Representing durations by character strings with Y in them is bound to make data transformations more difficult than they would otherwise be.

nirgrahamuk · July 8, 2020, 7:59am


library(tidyverse)

# [0,0.5Y): [0,0.1Y),[0.1,0.2Y),[0.2,0.3Y),[0.3,0.4Y),[0.4,0.5Y)
# [0.5Y,2Y):[0.5,1Y),[1,1.5Y),[1.5,2Y)
# [2Y,4Y):[2,3Y),[3,4Y)

set.seed(42)
example_raw <- data.frame(
  maturity = runif(n = 100,min=0,max=4),
  price= sample.int(n=100,size=100,replace=TRUE)
)

(ex_grouped <- example_raw %>% mutate(
  g = cut(maturity,
    breaks = c(0, .5, 2, 4))
  ,
    sg = case_when(
      g == "(0,0.5]" ~ cut(maturity, breaks = 0:5 / 10) %>% as.character(),
      g == "(0.5,2]" ~ cut(maturity, breaks = 1:4 / 2)  %>% as.character(),
      g == "(2,4]" ~ cut(maturity, breaks = c(2, 3, 4)) %>% as.character(),
      TRUE ~ 99 %>% as.character()
    ),
  sgf = factor(sg)
  ) %>% select(-sg)
)

##histogram i.e. occurrances of the groupings
ggplot(data=ex_grouped,
       mapping = aes(x=g)) + geom_bar()

ggplot(data=ex_grouped,
       mapping = aes(x=sgf)) + geom_bar()


ex_grouped_ident_first <- arrange(ex_grouped,sgf )%>% 
  group_by(sgf) %>% 
  mutate(is_first = row_number()==1)

ex_grouped_del_first <- filter(ex_grouped_ident_first,
                               is_first==FALSE)
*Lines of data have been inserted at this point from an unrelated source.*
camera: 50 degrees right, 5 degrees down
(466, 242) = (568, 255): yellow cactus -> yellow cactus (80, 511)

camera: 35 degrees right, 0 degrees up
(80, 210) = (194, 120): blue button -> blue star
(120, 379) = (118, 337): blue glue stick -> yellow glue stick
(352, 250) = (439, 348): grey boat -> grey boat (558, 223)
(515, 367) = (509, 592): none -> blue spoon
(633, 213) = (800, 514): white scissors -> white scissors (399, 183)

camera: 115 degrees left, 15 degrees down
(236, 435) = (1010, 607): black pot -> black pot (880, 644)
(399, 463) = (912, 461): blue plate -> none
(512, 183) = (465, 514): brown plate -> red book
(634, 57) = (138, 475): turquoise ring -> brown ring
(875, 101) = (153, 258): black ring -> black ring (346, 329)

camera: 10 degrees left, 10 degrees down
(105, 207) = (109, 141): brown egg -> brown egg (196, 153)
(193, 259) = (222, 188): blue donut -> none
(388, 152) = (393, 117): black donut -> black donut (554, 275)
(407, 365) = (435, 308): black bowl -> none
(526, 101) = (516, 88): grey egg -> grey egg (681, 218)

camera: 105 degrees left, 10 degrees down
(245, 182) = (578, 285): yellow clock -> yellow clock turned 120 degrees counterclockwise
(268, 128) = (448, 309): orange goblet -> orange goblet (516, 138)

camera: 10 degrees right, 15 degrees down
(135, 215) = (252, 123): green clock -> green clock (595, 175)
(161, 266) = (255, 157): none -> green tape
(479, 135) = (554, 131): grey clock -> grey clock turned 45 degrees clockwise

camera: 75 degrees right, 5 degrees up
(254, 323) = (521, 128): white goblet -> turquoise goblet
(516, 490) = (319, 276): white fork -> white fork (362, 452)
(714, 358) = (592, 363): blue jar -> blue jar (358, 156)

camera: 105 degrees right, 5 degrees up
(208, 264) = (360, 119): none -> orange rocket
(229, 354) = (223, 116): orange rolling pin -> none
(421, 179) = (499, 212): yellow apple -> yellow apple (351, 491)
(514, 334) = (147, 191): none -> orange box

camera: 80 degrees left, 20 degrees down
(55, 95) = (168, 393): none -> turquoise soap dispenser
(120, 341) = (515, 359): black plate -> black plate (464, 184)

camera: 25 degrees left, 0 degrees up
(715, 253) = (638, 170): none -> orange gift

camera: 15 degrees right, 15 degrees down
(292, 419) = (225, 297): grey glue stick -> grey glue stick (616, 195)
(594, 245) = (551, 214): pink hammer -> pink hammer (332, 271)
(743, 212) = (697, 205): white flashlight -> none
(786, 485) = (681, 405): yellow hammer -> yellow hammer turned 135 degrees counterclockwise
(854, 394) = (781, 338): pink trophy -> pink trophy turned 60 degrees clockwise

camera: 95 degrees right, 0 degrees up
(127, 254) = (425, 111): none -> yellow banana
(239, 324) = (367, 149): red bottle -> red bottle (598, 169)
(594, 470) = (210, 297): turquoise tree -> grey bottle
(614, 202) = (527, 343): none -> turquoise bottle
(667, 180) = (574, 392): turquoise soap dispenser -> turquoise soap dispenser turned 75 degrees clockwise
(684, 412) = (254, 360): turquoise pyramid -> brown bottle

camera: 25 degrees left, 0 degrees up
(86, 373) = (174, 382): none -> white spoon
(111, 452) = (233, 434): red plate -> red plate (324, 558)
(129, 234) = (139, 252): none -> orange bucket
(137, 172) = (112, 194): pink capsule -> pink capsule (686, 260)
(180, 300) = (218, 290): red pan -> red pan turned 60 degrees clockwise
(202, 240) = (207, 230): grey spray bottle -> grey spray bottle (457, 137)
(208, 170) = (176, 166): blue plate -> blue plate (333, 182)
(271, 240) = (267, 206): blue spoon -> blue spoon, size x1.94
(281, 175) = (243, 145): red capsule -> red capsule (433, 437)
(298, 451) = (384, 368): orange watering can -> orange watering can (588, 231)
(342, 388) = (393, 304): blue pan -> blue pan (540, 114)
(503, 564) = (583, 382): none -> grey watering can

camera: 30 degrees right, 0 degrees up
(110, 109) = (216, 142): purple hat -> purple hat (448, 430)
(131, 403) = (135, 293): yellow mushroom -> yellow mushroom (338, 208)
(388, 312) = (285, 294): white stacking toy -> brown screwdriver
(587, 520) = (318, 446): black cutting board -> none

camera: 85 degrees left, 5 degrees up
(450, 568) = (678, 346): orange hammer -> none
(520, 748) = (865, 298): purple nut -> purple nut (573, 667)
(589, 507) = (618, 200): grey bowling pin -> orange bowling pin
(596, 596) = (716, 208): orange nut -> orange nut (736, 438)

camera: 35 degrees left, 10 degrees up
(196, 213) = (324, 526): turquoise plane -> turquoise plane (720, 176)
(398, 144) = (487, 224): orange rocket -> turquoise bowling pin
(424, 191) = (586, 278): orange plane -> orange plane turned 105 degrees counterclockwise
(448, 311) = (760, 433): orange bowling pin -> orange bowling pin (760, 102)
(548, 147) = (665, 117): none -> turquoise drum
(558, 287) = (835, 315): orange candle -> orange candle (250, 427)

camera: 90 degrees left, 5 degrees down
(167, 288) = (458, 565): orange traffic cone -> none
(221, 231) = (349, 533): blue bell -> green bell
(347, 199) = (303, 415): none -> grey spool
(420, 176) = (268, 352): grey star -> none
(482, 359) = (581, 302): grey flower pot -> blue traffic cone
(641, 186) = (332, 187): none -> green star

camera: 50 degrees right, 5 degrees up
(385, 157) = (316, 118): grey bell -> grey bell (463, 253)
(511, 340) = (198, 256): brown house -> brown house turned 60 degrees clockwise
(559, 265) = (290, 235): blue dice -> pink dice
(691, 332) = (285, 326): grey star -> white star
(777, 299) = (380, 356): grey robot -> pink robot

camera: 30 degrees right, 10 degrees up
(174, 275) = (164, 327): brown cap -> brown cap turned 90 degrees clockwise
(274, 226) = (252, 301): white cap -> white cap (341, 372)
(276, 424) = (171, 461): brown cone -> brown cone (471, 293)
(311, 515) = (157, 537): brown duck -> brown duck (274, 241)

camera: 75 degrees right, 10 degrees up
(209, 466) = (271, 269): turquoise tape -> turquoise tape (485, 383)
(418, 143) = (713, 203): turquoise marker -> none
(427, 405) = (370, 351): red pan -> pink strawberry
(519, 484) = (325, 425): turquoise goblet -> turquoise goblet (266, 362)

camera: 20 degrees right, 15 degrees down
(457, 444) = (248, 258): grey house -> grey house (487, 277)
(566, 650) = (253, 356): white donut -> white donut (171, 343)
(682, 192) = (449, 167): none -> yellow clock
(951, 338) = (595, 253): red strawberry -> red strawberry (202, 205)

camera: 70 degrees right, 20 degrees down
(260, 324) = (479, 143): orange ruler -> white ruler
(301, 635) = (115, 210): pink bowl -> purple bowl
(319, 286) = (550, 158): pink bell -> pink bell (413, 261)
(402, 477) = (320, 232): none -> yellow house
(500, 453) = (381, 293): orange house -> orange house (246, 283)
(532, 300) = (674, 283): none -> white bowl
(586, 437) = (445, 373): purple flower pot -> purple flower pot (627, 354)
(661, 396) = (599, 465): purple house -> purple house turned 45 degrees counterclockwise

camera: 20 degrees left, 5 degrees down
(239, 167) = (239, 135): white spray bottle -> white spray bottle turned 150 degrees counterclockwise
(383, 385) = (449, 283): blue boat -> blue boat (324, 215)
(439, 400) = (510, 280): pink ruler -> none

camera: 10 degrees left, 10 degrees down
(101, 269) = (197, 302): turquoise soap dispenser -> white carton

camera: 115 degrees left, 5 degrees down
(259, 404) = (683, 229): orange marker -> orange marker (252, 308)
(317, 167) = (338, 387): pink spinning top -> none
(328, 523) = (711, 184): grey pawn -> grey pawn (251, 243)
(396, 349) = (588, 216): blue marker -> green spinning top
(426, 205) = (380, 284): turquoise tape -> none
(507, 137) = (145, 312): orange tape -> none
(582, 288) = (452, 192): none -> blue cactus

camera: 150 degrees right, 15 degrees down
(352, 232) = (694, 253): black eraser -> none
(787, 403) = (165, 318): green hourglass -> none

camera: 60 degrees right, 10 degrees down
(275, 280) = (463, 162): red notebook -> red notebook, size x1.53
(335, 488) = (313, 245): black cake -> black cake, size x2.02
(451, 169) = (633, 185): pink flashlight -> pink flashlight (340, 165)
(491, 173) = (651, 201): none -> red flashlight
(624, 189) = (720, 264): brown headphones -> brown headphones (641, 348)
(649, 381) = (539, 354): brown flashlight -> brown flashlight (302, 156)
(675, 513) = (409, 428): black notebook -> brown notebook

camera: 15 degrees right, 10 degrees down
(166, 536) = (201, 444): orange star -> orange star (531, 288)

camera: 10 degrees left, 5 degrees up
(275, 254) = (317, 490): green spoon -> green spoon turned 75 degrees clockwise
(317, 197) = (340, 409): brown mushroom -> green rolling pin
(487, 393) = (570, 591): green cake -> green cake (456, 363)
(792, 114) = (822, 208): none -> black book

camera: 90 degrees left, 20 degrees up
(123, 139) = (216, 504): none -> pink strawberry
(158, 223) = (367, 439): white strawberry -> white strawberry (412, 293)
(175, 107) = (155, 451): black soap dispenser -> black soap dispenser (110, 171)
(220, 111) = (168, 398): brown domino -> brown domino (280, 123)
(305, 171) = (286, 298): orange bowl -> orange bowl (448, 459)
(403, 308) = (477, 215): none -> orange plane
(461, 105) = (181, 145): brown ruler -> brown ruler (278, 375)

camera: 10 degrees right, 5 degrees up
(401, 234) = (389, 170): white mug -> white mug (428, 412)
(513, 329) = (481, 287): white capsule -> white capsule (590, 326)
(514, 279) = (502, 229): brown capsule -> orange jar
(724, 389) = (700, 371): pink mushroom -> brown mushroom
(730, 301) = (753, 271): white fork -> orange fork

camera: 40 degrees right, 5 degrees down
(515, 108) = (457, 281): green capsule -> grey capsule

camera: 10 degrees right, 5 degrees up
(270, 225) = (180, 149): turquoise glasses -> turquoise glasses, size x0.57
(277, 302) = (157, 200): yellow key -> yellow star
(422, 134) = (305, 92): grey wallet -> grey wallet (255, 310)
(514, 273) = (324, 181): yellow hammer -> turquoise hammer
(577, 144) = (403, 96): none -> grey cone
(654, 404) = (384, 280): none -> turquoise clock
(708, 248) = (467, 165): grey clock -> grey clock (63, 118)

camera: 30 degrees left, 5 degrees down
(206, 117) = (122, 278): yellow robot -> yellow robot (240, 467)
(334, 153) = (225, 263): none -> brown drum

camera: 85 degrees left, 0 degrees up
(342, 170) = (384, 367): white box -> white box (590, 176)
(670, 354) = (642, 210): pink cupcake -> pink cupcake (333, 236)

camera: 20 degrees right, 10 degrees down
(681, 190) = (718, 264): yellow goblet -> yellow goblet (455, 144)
hellovivvvv · July 9, 2020, 9:16am

Hi，thanks for your reply. But may I ask what's the meaning of "breaks = 0:5 / 10" and "breaks = 1:4 / 2"? I know that's for defining ranges of subgroups, but why do we write like that? And why do we need to have " sgf = factor(sg)" ? Thank you so much!

nirgrahamuk · July 9, 2020, 9:20am

you can run

0:5 / 10

in the console to see the output, this is the same as

 c(0.0 ,0.1 ,0.2 ,0.3 ,0.4 ,0.5)

but fewer key strokes, and I like to save my fingers.

this is necessary, for the result to be a factor, which is what I wanted. The advantages of using factors are performance based (probably not an issue in your scenario) but also convenience like ability to control the order for ggplot etc.

system · July 30, 2020, 9:20am

This topic was automatically closed 21 days after the last reply. New replies are no longer allowed.